Consolas retro recomendadas

Consola retro

Evercade VS-R

La Evercade VS-R es la nueva versión de la galardonada consola retro, ahora con un nuevo diseño. Hecha para uso en TVs desde casa, incluye un mando y tiene soporte para hasta cuatro. Los juegos de evercade los crea la propia empresa y los venden con caja, cartucho y manual de instrucciones.

RetroN 1

Consola compatible con juegos y mands originales de NES. La empresa fabricante cuenta con más consolas con las que jugar a otros juegos clásicos originales.

Analogue 3D y Analogue Pocket

Las consolas de Analogue son de gran calidad y diseño. Actualmente utilizo 2 de ellas y puedo afirmar que es la mejor manera de jugar a títulos clásicos en sus cartuchos originales.

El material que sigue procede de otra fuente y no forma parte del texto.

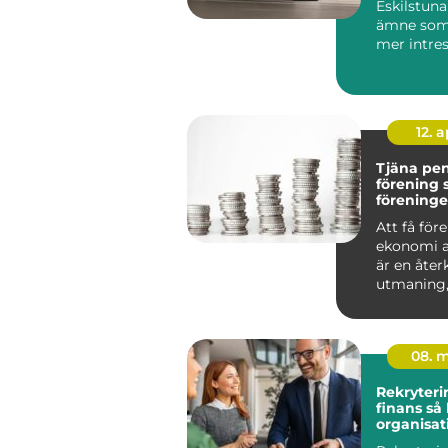
Eskilstuna
ämne som b
mer intres
villaägare,
bostadsrätt
12. 
Tjäna pe
förening så bygger
föreninge
kassa uta
Att få för
ekonomi a
är en åt
utmaning,
om det ha
en idr...
08. 
Rekryteri
finans så hittar
organisat
kompeten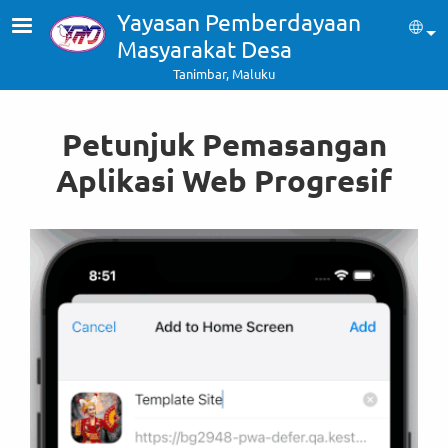
Skip to main content
Yayasan Pemberdayaan
Sel
Masyarakat Desa
Tanimbar, Maluku
Petunjuk Pemasangan
Aplikasi Web Progresif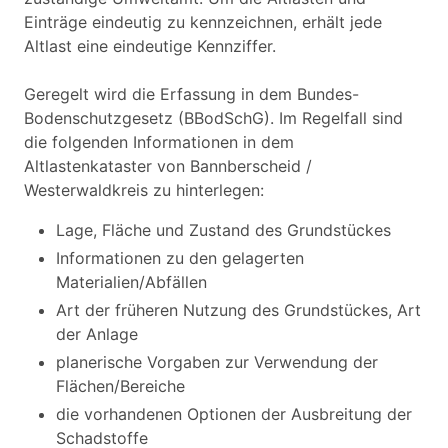
Einträge eindeutig zu kennzeichnen, erhält jede
Altlast eine eindeutige Kennziffer.
Geregelt wird die Erfassung in dem Bundes-
Bodenschutzgesetz (BBodSchG). Im Regelfall sind
die folgenden Informationen in dem
Altlastenkataster von Bannberscheid /
Westerwaldkreis zu hinterlegen:
Lage, Fläche und Zustand des Grundstückes
Informationen zu den gelagerten
Materialien/Abfällen
Art der früheren Nutzung des Grundstückes, Art
der Anlage
planerische Vorgaben zur Verwendung der
Flächen/Bereiche
die vorhandenen Optionen der Ausbreitung der
Schadstoffe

¿Y por qué nos debería dar igual?

Aunque Sony sea una empresa poderosa, actualmente los videojuegos están en una edad de transición. El mercado indie se ha estabilizado y son más accesibles que nunca. Iniciativas como las consolas que acabo de recomendar son cada vez más frecuentes. Y empresas como Nintendo, a pesar de la gamekeycards siguen respetando a su público más coleccionista. Lo de hoy ha sido un palo, pero desde hace mucho tiempo el futuro de los videojuegos no pasa por la consola más potente, sino por los mejores juegos.